Copy the data from the line with "Kesehatan Ginjal" up to and including the line with "kesehatan kuku", changing "Gusi" to "Gigi" and keeping everything else the same.

[EXTRACTED MATERIAL Boundary: Start]

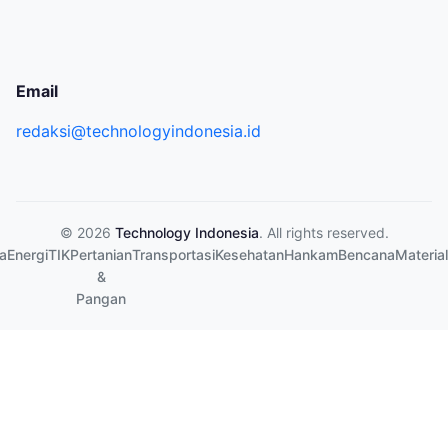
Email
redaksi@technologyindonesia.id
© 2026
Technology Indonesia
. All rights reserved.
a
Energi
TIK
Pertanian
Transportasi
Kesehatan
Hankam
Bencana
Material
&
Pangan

[EXTRACTED MATERIAL Boundary: End]
[EXTRACTED MATERIAL Boundary: Start]

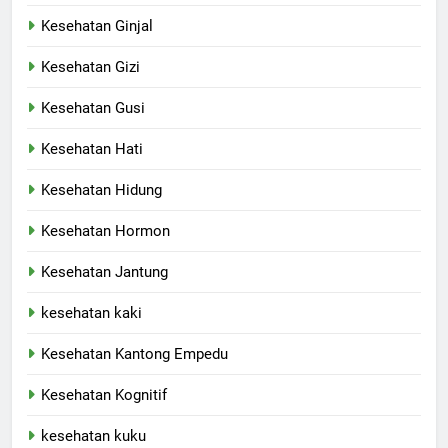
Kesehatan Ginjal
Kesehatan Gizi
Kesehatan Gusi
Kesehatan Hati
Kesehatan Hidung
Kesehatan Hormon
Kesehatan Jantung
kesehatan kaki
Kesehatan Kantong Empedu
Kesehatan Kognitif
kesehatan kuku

[EXTRACTED MATERIAL Boundary: End]

**SOLUTION TO THIS PROBLEM:**
Kesehatan Ginjal
Kesehatan Gizi
Kesehatan Gigi
Kesehatan Hati
Kesehatan Hidung
Kesehatan Hormon
Kesehatan Jantung
kesehatan kaki
Kesehatan Kantong Empedu
Kesehatan Kognitif
kesehatan kuku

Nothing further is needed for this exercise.